And when was the screenplay finally finished? "Ummm, yesterday," laughs Aykroyd. The actor is snared on the set between camera setups and a slew of phone calls that had backed up on him and now needed attending to.
"Well, actually Harold and I did the bullwork at the computer, but it was Ivan, Harold, myself and Bill who were the onces behind the story really," explains Aykroyd, a still-detectable Canadian accent wafting through. And, like Reitman, Aykroyd harbors nary a delusion of box-office grandeur. "We feel like we're starting from square one. We assume they don't exist" says Aykoyd of the masses who anxiously await the Second Coming of those poltergeist-exterminating funsters.
"We have no preconceptions, we have no assumptions and presumptions about the success of this film based on the last one," his vocal inflections ever so serious. "We're going in there like we're trying to sell a completely new movie," adding that this film would need to stand on its own without the viewer ever having seen the original.

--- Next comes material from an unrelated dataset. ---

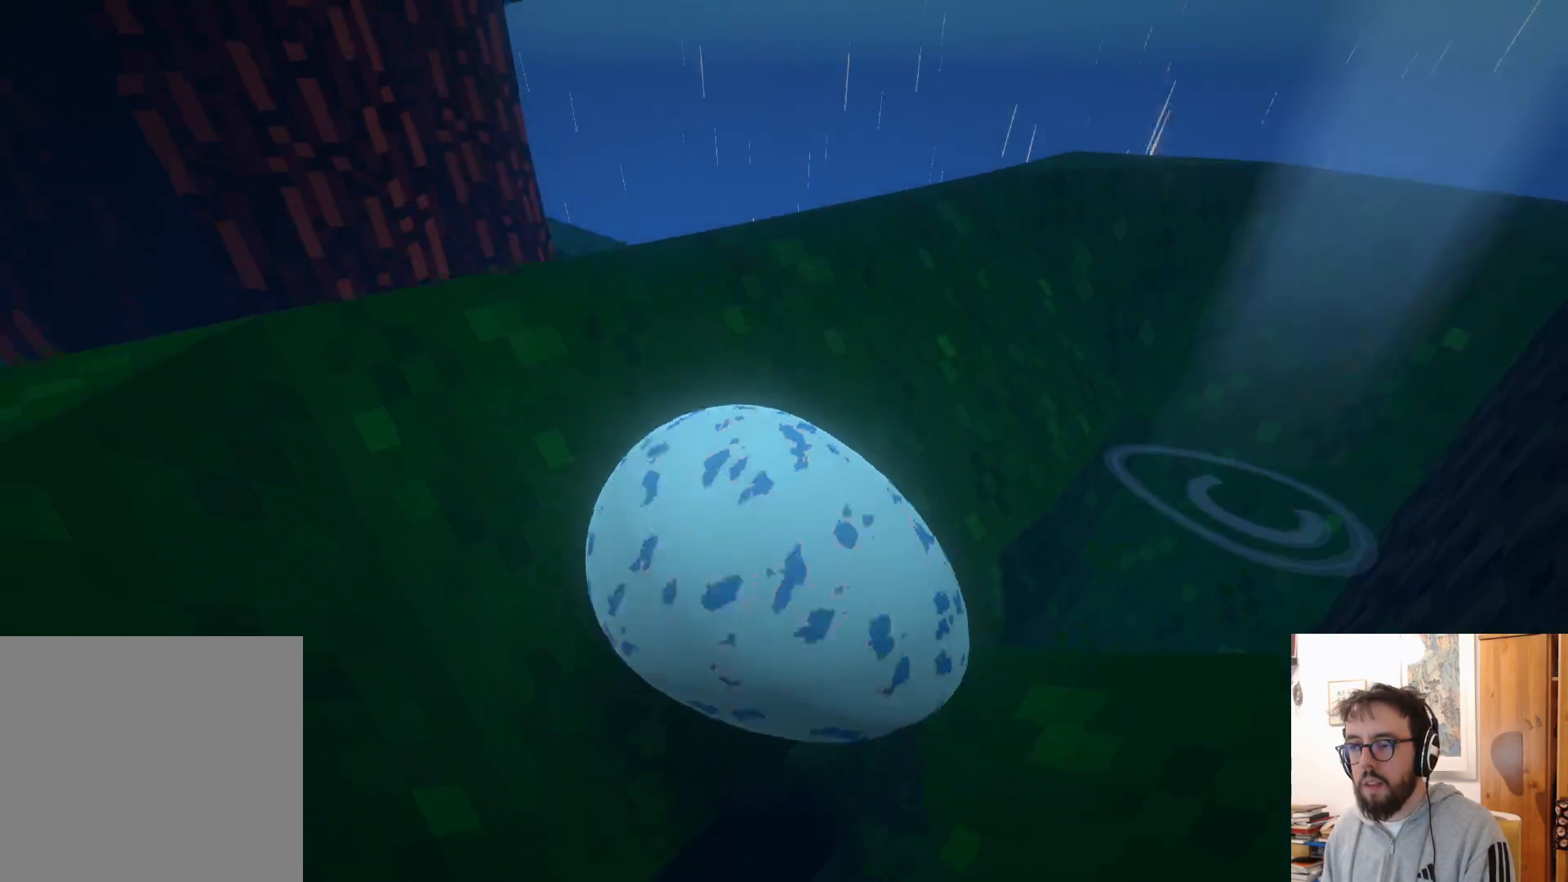
{"buttons": [], "left_stick": "center", "right_stick": "down-left", "events": [[83, "right_stick", "down"], [183, "left_stick", "right"], [283, "right_stick", "down-left"], [317, "left_stick", "down-right"], [450, "left_stick", "center"]]}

Well, practically anyone over the age of six months saw the original, and this became very obvious to the cast and crew as they attempted to film their little movie without attracting too much attention. The problem was a logistic one--they were shooting in New York City. "It's always exciting in New York," says Aykroyd who was clearly taken aback by the Ghostbusters phenomenon. "It's like being a modern folk hero," says Ramis, also tickled pink by by massive fan turnouts, "some people didn't know my name but they'd cheer me on the street. People would hold their children up to us to be blessed and would drag them down wearing all the toys and stuff. That was a pretty great feeling."
Aykroyd sums up the general good will and camaraderie of the shoot in his own way: "It's good to be with the family," he says donning his lab coat for another take, "it was like making a Bowery Boys picture, really."
A very expensive Bowery Boys picture.